"""
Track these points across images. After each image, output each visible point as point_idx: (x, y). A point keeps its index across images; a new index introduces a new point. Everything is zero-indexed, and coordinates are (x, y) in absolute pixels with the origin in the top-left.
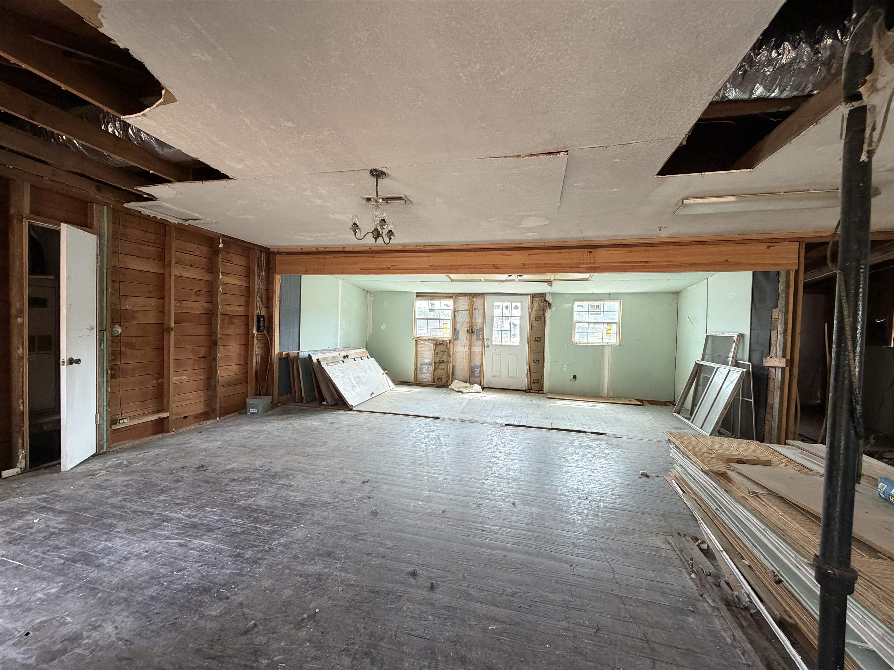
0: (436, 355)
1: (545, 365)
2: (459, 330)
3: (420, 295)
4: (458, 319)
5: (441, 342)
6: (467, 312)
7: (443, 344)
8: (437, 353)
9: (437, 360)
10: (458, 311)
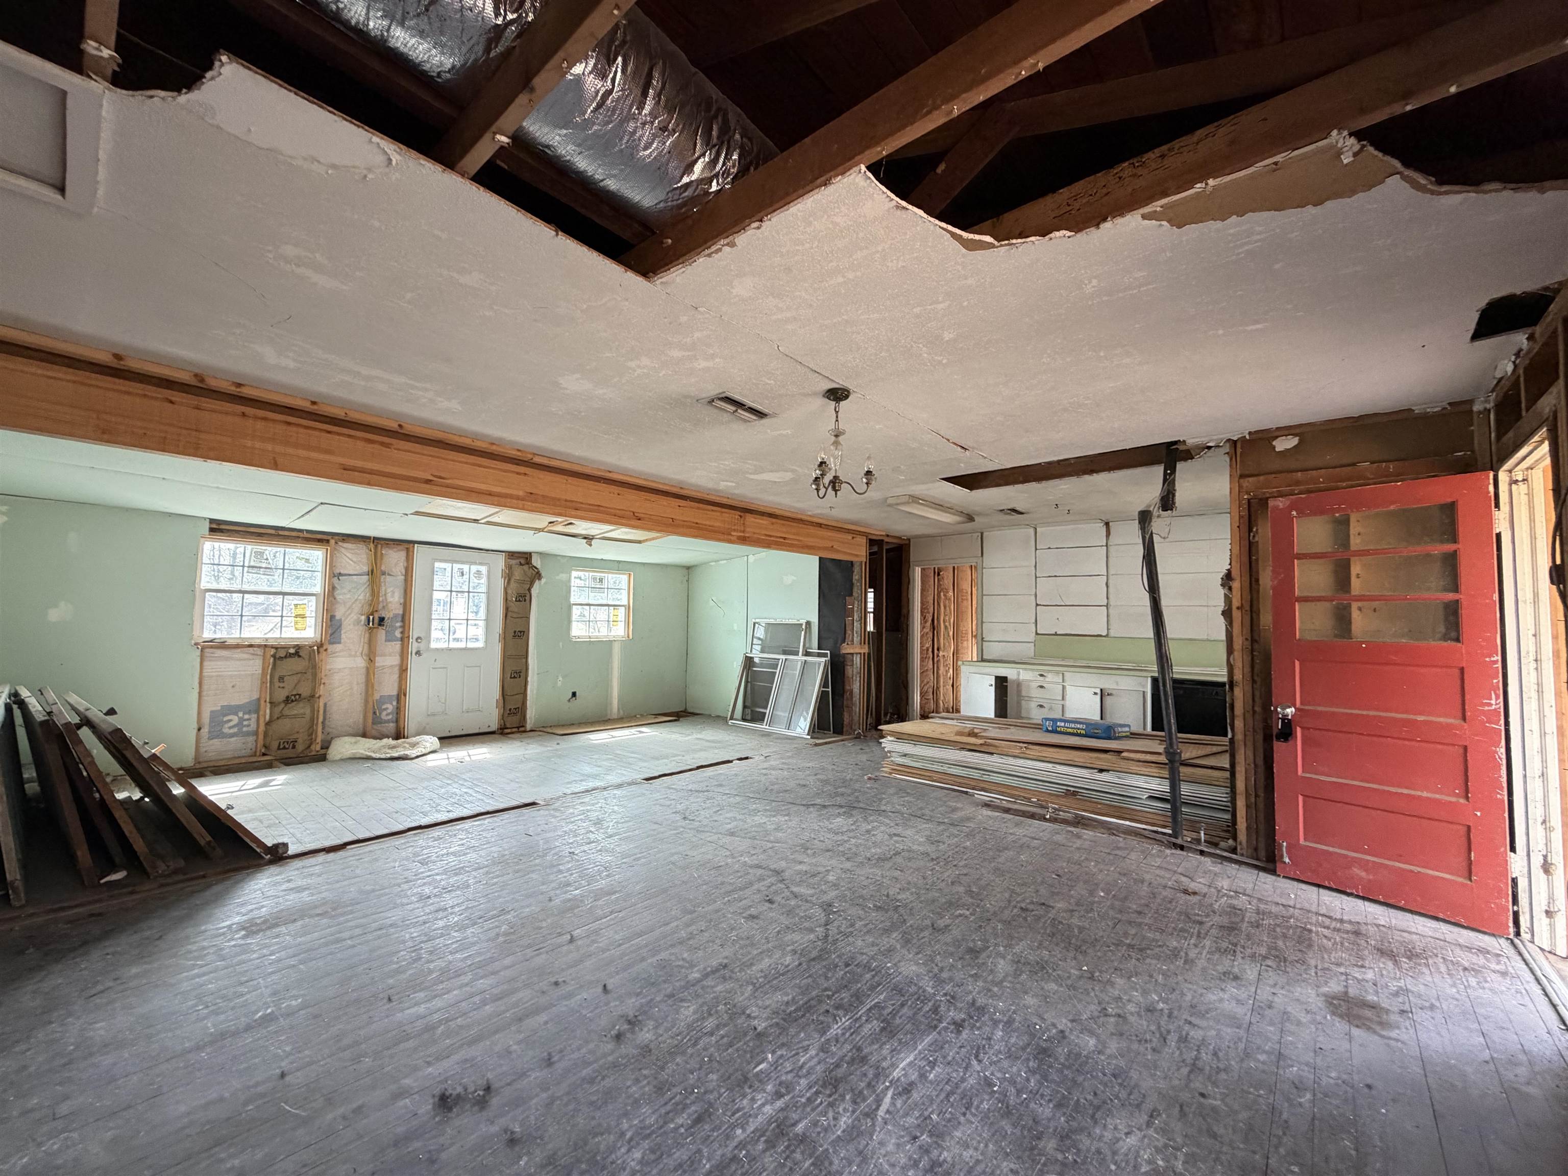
0: (277, 684)
1: (529, 679)
2: (341, 620)
3: (219, 528)
4: (342, 595)
5: (292, 651)
6: (366, 577)
7: (297, 654)
8: (281, 679)
9: (281, 695)
10: (340, 574)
"""
• [What this task involves] Output every line of the items above as a JSON list of strings, one string per line. Omit blank lines and leave out the picture lines.

• [Written answer]
[
  "Track these points across images. After each image, output each visible point as point_idx: (x, y). A point keeps its index across images; a new index introduces a new point. Everything is zero-indexed, and coordinates are (x, y) in absolute pixels with the origin in the top-left.",
  "0: (436, 355)",
  "1: (545, 365)",
  "2: (459, 330)",
  "3: (420, 295)",
  "4: (458, 319)",
  "5: (441, 342)",
  "6: (467, 312)",
  "7: (443, 344)",
  "8: (437, 353)",
  "9: (437, 360)",
  "10: (458, 311)",
  "0: (277, 684)",
  "1: (529, 679)",
  "2: (341, 620)",
  "3: (219, 528)",
  "4: (342, 595)",
  "5: (292, 651)",
  "6: (366, 577)",
  "7: (297, 654)",
  "8: (281, 679)",
  "9: (281, 695)",
  "10: (340, 574)"
]